As tarefas
- 1) Traduza para o inglês a seguinte frase do trecho selecionado: "O despojado ex-bispo tornou-se grande estancieiro."
- 2) Transforme em lista o parágrafo do trecho selecionado que começa com "Vieram os comboios de limusines", preservando seus fatos principais.
- 3) Segundo o trecho selecionado, o que o presidente calçava ao tomar posse?

Trecho selecionado
────────────────────────────────────────
Vieram os comboios de limusines com batedores estridentes, as festas e beija-mãos, os eternos e maviosos cortesãos do poder, as belas mulheres, as mesas fartas, os hotéis cinco estrelas, a riqueza, a opulência, os “negócios”. O despojado ex-bispo tornou-se grande estancieiro. O presidente que tomou posse calçando prosaicas sandálias como símbolo de humildade, revelou-se um homem vaidoso e fetichista.

Sua afeição pelos jatinhos e jatões chegou às raias do fetiche: passou boa parte de seu peculiar mandato a bordo deles. Fretados à empresas de táxi aéreo de outros países, mandados pelos amigões Hugo Chávez e Lula, outras emprestados sabe-se lá por um tais e misteriosos amigos.
────────────────────────────────────────
Informações fornecidas
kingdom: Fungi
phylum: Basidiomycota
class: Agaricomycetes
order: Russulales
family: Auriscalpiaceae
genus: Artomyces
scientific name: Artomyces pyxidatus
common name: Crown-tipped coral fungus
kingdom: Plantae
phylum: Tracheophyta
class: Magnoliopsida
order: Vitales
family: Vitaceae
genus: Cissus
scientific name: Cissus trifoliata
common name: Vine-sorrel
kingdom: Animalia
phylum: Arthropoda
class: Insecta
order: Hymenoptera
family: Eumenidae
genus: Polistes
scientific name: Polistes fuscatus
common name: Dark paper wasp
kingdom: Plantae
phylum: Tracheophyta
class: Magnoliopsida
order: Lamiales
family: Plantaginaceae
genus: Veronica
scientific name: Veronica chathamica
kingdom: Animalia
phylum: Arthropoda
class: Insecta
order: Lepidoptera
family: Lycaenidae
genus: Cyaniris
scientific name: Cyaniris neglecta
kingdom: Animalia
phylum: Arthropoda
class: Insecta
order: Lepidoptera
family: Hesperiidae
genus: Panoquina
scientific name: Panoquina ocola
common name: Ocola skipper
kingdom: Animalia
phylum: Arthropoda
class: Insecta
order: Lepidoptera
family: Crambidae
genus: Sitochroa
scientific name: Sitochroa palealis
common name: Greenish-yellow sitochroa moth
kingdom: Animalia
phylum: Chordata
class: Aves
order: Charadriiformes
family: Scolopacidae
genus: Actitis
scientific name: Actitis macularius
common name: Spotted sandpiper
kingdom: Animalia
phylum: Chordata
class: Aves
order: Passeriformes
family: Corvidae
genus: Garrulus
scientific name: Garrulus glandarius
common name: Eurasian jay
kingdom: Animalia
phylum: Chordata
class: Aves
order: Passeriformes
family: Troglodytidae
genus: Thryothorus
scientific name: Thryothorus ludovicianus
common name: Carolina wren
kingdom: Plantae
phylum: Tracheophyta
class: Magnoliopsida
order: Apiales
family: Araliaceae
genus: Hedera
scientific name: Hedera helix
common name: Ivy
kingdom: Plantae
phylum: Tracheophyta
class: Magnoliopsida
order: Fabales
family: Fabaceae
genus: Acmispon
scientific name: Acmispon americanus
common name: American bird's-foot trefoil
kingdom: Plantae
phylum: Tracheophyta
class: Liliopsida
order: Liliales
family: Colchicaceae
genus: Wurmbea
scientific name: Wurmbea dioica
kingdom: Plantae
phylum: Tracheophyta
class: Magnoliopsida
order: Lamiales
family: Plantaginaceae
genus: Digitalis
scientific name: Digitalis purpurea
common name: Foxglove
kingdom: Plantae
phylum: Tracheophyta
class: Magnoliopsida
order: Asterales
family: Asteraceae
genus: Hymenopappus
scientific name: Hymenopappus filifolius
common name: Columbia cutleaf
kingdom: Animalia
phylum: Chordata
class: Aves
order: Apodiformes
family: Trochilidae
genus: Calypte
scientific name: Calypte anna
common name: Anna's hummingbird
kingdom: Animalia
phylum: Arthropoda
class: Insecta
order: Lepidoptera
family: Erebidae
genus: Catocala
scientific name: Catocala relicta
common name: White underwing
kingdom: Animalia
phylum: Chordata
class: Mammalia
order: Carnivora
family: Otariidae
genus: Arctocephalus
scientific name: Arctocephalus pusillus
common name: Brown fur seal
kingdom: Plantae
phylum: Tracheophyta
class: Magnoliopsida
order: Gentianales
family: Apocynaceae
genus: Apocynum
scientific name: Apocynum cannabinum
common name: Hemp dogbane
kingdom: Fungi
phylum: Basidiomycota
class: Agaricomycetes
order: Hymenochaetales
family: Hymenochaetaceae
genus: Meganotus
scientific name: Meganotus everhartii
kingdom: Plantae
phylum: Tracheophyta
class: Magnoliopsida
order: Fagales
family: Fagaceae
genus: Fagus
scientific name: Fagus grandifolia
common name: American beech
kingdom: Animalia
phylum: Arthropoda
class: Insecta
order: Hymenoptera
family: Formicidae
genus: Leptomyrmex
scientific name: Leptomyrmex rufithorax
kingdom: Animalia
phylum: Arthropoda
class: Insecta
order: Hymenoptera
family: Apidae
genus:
────────────────────────────────────────
Respostas das tarefas
- 1) The unpretentious former bishop became a big rancher.

- 2)
- Chegaram os comboios de limusines com batedores estridentes.
- Vieram as festas, os beija-mãos e os cortesãos do poder.
- Vieram as belas mulheres, as mesas fartas e os hotéis cinco estrelas.
- Vieram a riqueza, a opulência e os "negócios".
- O despojado ex-bispo tornou-se grande estancieiro.
- O presidente que tomou posse de sandálias, como símbolo de humildade, revelou-se vaidoso e fetichista.

- 3) Ele calçava prosaicas sandálias, como símbolo de humildade.